As an Emacs user, my use case for documentation indexes is this:

* I'm editing a Makefile.
* Hmmm what does "$*" mean again?
* Press magic Emacs key incantation ("F1 S")
* Bam the documentation for "$*" appears. Not just the right document, but with the viewpoint centred at the relevant paragraph, which is highlighted.

It's so convenient that I try to find or generate info versions of the documentation for any programming language I use frequently. So far I've managed to get bash / coreutils / awk / sed, gnu make, automake / autoconf, perl, and python manuals.

Emacs and changing documentation formats

Posted Dec 11, 2014 10:28 UTC (Thu) by dgm (subscriber, #49227) [Link] (3 responses)

I recall experiencing something similar with Turbo C, back in the 90's.

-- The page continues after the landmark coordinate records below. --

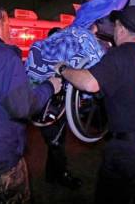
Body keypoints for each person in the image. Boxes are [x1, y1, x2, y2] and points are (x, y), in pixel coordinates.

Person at [55, 6, 135, 204]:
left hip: (131, 148)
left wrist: (64, 69)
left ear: (122, 28)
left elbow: (90, 83)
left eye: (115, 25)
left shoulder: (118, 55)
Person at [0, 5, 62, 204]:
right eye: (8, 24)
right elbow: (22, 107)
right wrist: (50, 87)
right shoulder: (3, 56)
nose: (10, 30)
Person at [35, 27, 83, 190]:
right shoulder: (41, 63)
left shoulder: (63, 63)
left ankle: (51, 175)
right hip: (46, 113)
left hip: (58, 111)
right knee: (56, 145)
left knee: (56, 143)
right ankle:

It was called context help, and has been an standard feature on any IDE I have used ever since.

Emacs and changing documentation formats

Posted Dec 11, 2014 11:08 UTC (Thu) by drothlis (guest, #89727) [Link] (2 responses)

What IDE do you use at the moment, and how does its context help for Makefiles and Bash work?

Emacs and changing documentation formats

Posted Dec 11, 2014 11:24 UTC (Thu) by drothlis (guest, #89727) [Link]

To tie this back to the grandparent commenter asking "are indices really that useful?": For a language like Python the IDE can offer some degree of contextual help based on introspecting the standard library. For Bash, Make, C++, and many others, this isn't possible so you need indexed documentation.

Furthermore, indexed documentation gives you things that introspection doesn't -- I often find myself looking up the documentation for Python keywords, standard exception hierarchy, etc etc etc. None of which I can get from ipython's contextual help, at least.

Emacs and changing documentation formats

Posted Dec 11, 2014 15:11 UTC (Thu) by nix (subscriber, #2304) [Link]

I use Emacs, of course. Its context help for makefiles and bash... well, if they were usefully parsable, it would use their Info manuals (since of course they have Info manuals). They're not, so I have to open the manuals myself and hit 'i' to look in the index. The horror!

Emacs and changing documentation formats

Posted Dec 12, 2014 4:00 UTC (Fri) by sadboy (guest, #94691) [Link]

> Are indices really that useful for a computer-based display format? Computers, unlike dead-tree based documentation, have this thing called "search" or "find", commonly accessible with "/" or "[ctrl]+f". Some of them even have regex-based find capability. I don't think I've needed to use an index for online documentation in about a decade.

Searching is a terribly inefficient method of reading documentation. Imagine searching through a million page document with ten thousand references to 'foo', for that one definition of 'foo'.

Additionally indices have auto-completion which will give you a quick list of potentially relevant terms.